君を好きな理由
「荷物持ちましょうか?」

「いいわよ別に重くない」

こんなやり取りも日常化してきているけれど……

「荷物持ちたがるのは何故?」

博哉眼鏡を持ち上げ、私を見下ろす。

「俺は背が高いです」

「うん」

「ハイヒールを履いていないはるかは……とても小さく見えます」

今日は確かにローヒールだけどね。

「……チビじゃないわよ! 一応、女性の平均身長よりは背が高いわよ!」

「気分の問題です」

マイペースだなぁ。

それは解りかけてきた。

思って気がついた事を、思ったままに実行に移すのは秘書課の特徴かもしれないし、それは必須なのかも知れないけれど。
急に色んな事をされる身にもなってほしい。

いや、全く考えない訳じゃないみたいだけど、たまに報われていないし。

そんなことを思いながら今度は博哉の買い物に付き合い、タイピンとカフスを新調したら、そのお値段にぎょっとした。


男の人も大変だよね。


思いながら、スマホの振動音に気がついた。

画面を見てみると、知らないナンバーが表示されている。

「どうかしましたか?」

「うん? 何か知らない人から着信きてる」

「固定ですか?」

「ううん。携帯ナンバー」

「出てみては?」

「うん……」

と、出ようとしたところで切れた。


「かけ直すべき?」

「……全く知らない番号ですか?」

「うーん」

何となく見覚えがあるような気もするんだけど……

「知り合いの連絡先は登録してあるし……しないことはないわね」

最低限、こちらの連絡先を教えたら、登録するようにしているし。

仕事用のスマホなら、休憩時間には連絡先を置いていくから知らない番号からかかってくることもあるけど、そもそも仕事用のスマホじゃないし。

家族で連絡先替えたら、まずメールが来るし。

「ま、いいわ。用事があるなら、またかかってくるでしょ」

「いいんですか?」

「いいわよ。

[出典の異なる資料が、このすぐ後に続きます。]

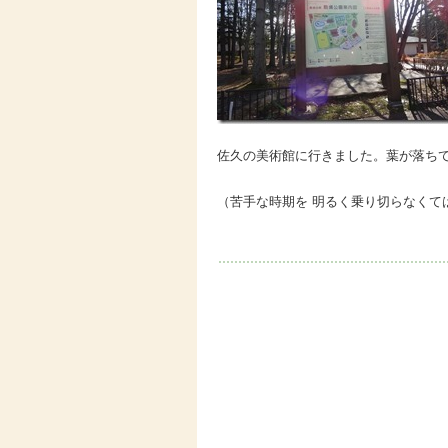
佐久の美術館に行きました。葉が落ち
（苦手な時期を 明るく乗り切らなくて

思い当たる番号じゃないし」

スマホをしまって、それから黙っている博哉を見上げる。

「それにこれもデートでしょう? なら、貴方に集中してあげる」

ニッコリと微笑むと、何故か不敵な微笑みを返された。

「……照れますね」

「あは。博哉でも照れる?」

……とても照れているようには見えないけど。

「俺以上に、はるかの方が照れている様ですが」

……顔が熱い自覚はあるわね。

「……そういうのは、言わぬが花ってことわざがあるのよ?」

「言ったもの勝ちではなく?」

「勝ちたいの?」

「いつも負けますから」

それはどうだろうな。

いつも負けていないと思うんだけど。